In fact, though, Martin may have done the nation a major favour by shortchanging the CF. The allocation of a paltry additional $160 million or so directly to the Forces threw into sharp relief the growing commitment-capability gap that has been so well documented by authorities such as the House of Commons Standing Committee on National Defence and Veterans Affairs, the Auditor General and, most recently, by the Senate Committee on Security and Defence.

It is almost certain that Eggleton sold the Prime Minister on the need for a full and open defence review by stressing the need to tailor the forces—in other words shrink them—to fit the amount of money the government is willing to spend on defence.

When Eggleton first mused publicly about a defence review in January, he most certainly put the need for such a review in those terms. But even if the eventual terms of reference for the new review (which have not been formally announced as of this writing) are couched in such a way, it will not matter much.

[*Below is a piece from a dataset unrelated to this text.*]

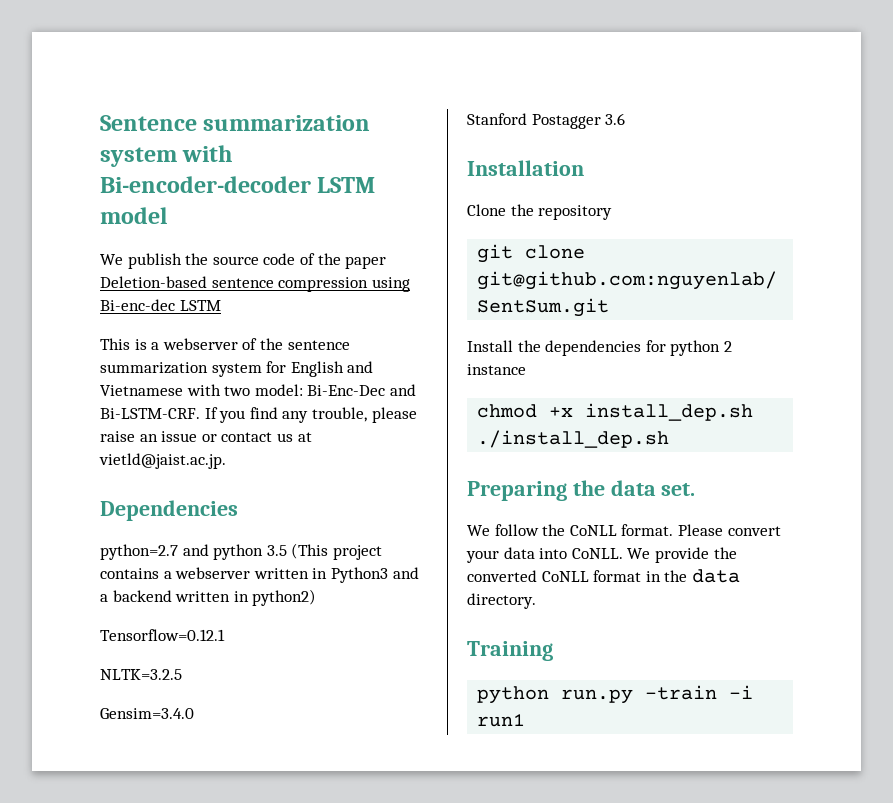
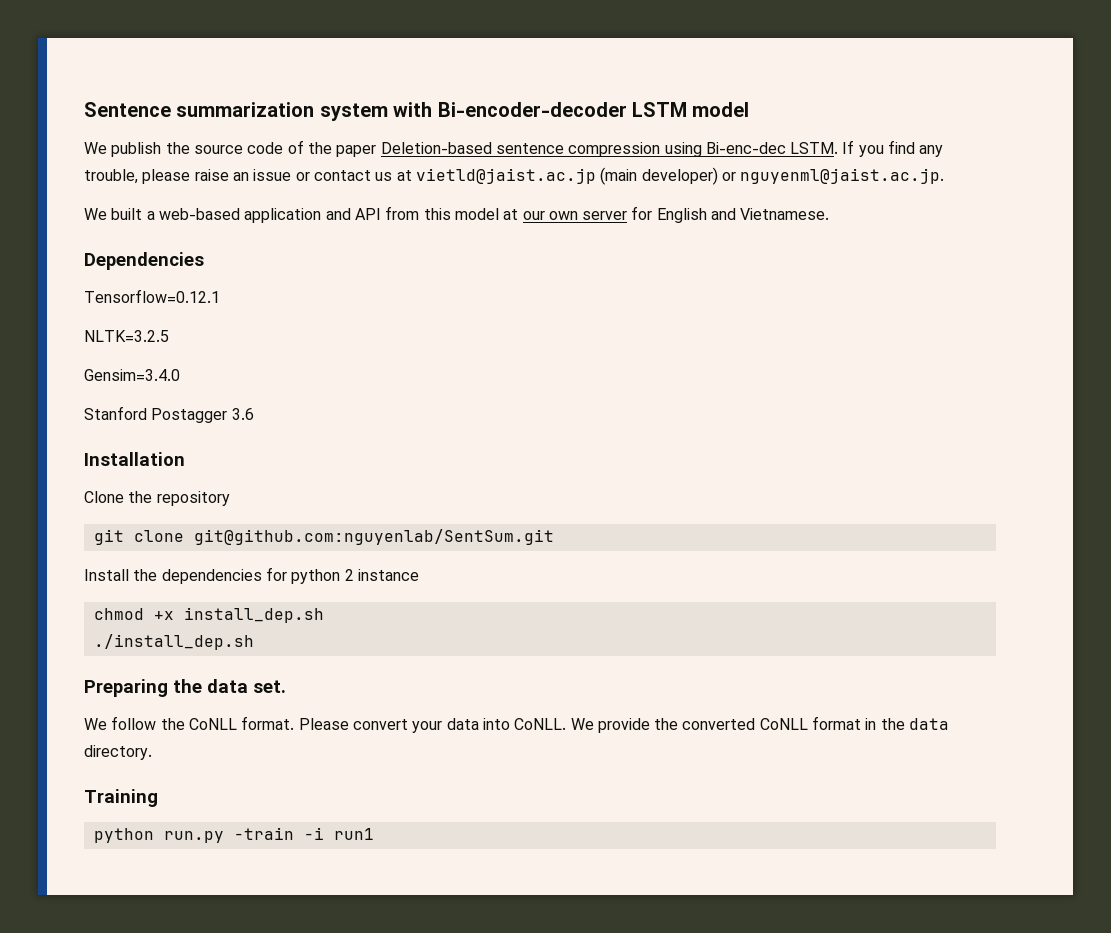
[179,300,221,311] [100,338,350,350] [100,361,374,377] [100,384,416,396] [100,408,200,419] LSTM // This is a webserver of the sentence summarization system for English and Vietnamese with two model: Bi-Enc-Dec and Bi-LSTM-CRF. -> [790,142,839,154] LSTM.
[99,453,226,469] [100,500,238,521] [100,543,382,560] [100,567,419,583] [100,589,317,606] vietld@jaist.ac.jp. // Dependencies // python=2.7 and python 3.5 (This project contains a webserver written in Python3 and a backend written in python2) -> [415,167,945,185] [84,206,830,223] [84,252,204,270] vietld@jaist.ac.jp (main developer) or nguyenml@jaist.ac.jp. // We built a web-based application and API from this model at our own server for English and Vietnamese. // Dependencies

That is because in a real open review process, no one, and certainly not the government, will be able to control the public input to the process. If large numbers of Canadians from across the country, working in different sectors of the economy, and representing key interest groups, demand that the defence review not be limited to options for change that are viable within the current funding envelope, the review will be hard put not to take their views into account.

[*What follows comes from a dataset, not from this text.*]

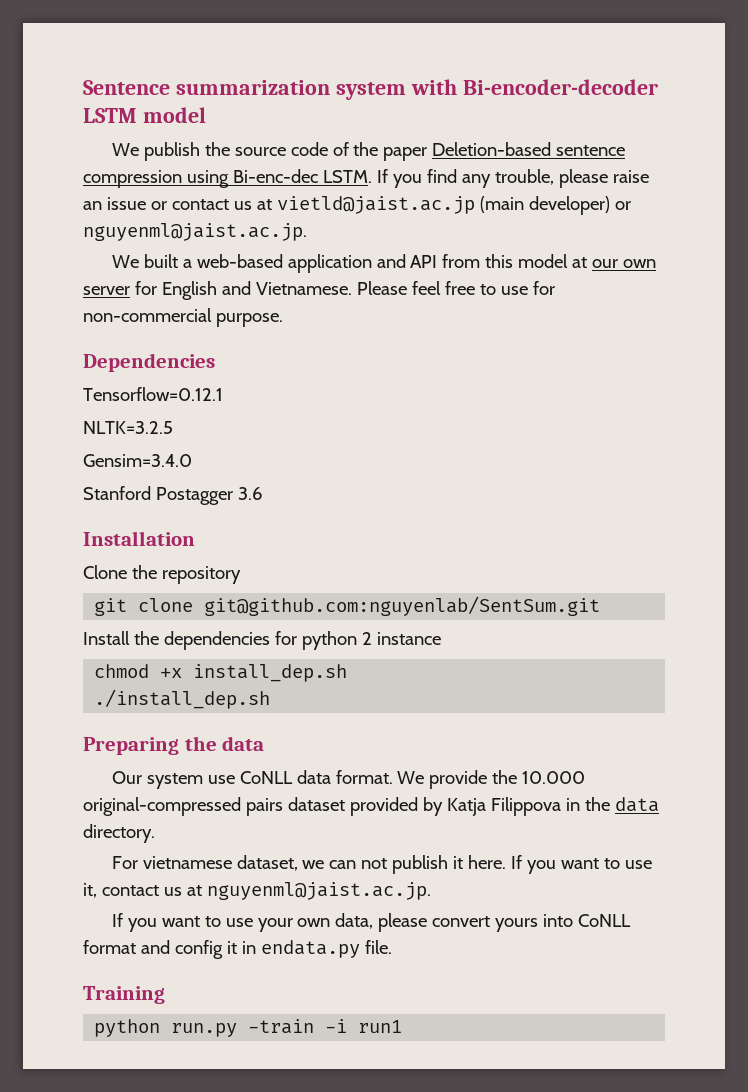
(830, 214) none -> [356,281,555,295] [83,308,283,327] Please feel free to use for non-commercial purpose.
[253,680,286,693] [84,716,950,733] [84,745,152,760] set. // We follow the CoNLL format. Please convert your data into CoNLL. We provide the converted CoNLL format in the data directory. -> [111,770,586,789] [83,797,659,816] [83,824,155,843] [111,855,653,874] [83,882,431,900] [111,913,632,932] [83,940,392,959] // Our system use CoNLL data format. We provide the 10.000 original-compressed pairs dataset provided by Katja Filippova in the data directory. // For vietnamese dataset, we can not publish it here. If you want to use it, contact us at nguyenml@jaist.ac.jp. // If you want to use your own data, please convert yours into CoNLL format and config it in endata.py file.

The forthcoming defence review may turn out to be the most important of the last half century. During the long Cold War, and against Canada’s steady adherence to and reliance on the North Atlantic Treaty Organization and North American Aerospace Defence Command, there was little latitude for the discussion of real defence and security policy options. The biggest part of Canada’s defence commitments were always virtually predetermined. Even though Pierre Trudeau and some of his ministers mused about possible Canadian withdrawal from NATO prior to the 1971 White Paper, that was never really possible, as events proved.

The 1994 White Paper was a transitory document, good for its day but it was neither sweeping in its scope nor daring in the pathways it chose. It was put together too soon after the end of the Cold War to be able to reflect the rapidly changing global security environment. If nothing else, its continued emphasis on the need for Canada to maintain itself as an important international peacekeeper is a sure reflection on how dated a document it became. After Bosnia, Rwanda, East Timor and a host of other United Nations failures—and the virtual death of traditional “blue helmet” peacekeeping—the 1994 White Paper’s unswerving faith in such operations now seems quaint.

The importance of the new white paper ought to stir those who believe in a strong Canadian security and defence posture to action, the sooner the better. Those Canadians—journalists, intellectuals, pacifist leaders, “third way” policy advocates and others—who have convinced themselves and many other Canadians that Canada is a “peaceable Kingdom” without need for a strong military have dominated the public defence policy discussion for decades now.

What is needed is for the friends of defence to come together in one concerted effort to frame the debate in terms that most Canadians have already instinctively grasped in recent months; that military power still matters in an imperfect world; it is better for the world when the good guys have the preponderance of military power; and that our self-respecting nation cannot stand aside from our obligation to help protect our way of life.